The first thing about any of my destructive cycles I’ve noticed is that they revolve around a mindset. They arise out of some need that I feel that needs to be fulfilled. And if it isn’t fulfilled, I go right back into doing something destructive - even if I know it isn’t the most logical choice.
I see it like eating fast food. The experience of eating that food is amazingly tasty at first, but makes me feel bloated and guilty after - because I knew what I was eating. And I knew what the effect would have, but I did it anyway.
When my behaviors repeat like this, at first I only see two choices: to continue those behaviors, or stop them. This can be incredibly limiting, and sometimes the path to stopping them altogether can seem like light years ahead. So I give myself more choices - more opportunities. I try to think of ways I can minimize my destructive behaviors instead of quitting them cold turkey right away.

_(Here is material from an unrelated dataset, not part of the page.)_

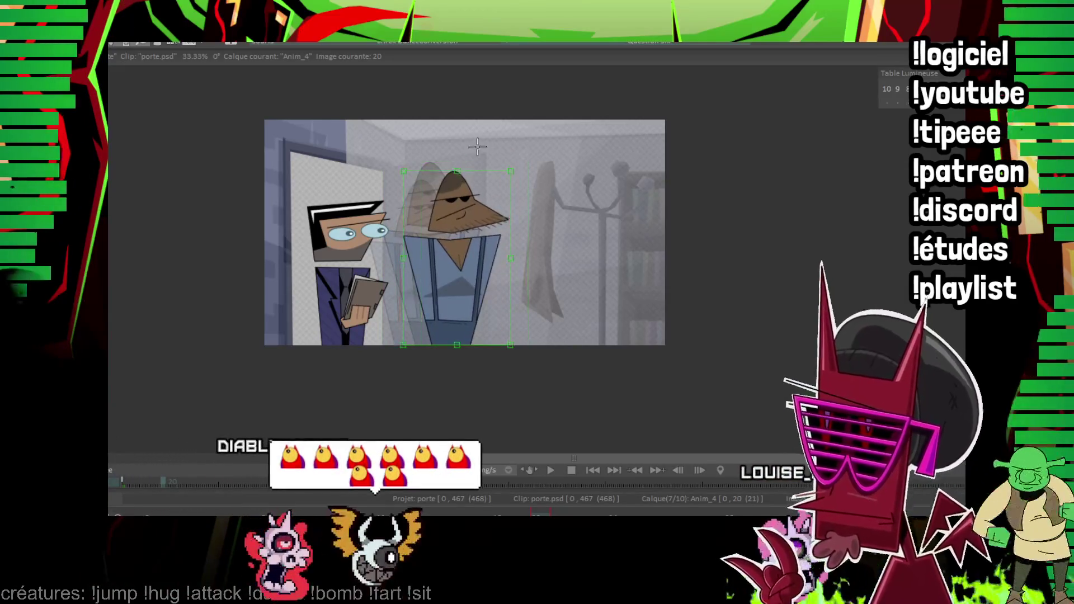
pyautogui.moveTo(456, 187); pyautogui.dragTo(475, 178)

One of my biggest fears used to be talking to people - especially people I didn’t know or know well. I would go out of my way to avoid approaching or meeting people. And I would feel detached because of that, and at the end of the day just relapse into those feelings.
I knew that I couldn’t instantly get the confidence to stop feeling afraid. So I started with the people I knew best, and slowly tried to meet new people through them. It helped so much knowing I was comfortable with someone I knew, which helped build up this new behavior of talking to people.
The thing that really helped me there was knowing there was other paths to take to get where I wanted to be. I knew how I wanted to feel, but I often jumped to the extremes of how I thought I should be. That shot me back to my old behaviors, instead of taking what I had with my friends, and making some new behaviors out of it.
Whenever I feel destructive behaviors taking hold now, I think hard about the things in my life I can move around to give me some paths to take. If they don’t exist, then I have to make them - but there’s always a way if you’re motivated enough to make a change.